TASK INPUTS:
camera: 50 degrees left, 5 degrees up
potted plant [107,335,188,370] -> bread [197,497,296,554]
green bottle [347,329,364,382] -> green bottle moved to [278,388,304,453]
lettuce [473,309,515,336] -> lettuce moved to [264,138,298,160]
---
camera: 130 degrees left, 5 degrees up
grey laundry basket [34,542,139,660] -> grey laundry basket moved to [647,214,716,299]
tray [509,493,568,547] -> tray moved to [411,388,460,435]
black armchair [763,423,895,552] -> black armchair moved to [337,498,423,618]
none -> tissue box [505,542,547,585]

TASK TO COMPLETE:
The response must hold only the lines above from the line with "camera: 50 degrees left, 5 degrees up" through the line with "lettuce [473,309,515,336] ->", each copied exactly, both ends kept.

OUTPUT FOR THIS TASK:
camera: 50 degrees left, 5 degrees up
potted plant [107,335,188,370] -> bread [197,497,296,554]
green bottle [347,329,364,382] -> green bottle moved to [278,388,304,453]
lettuce [473,309,515,336] -> lettuce moved to [264,138,298,160]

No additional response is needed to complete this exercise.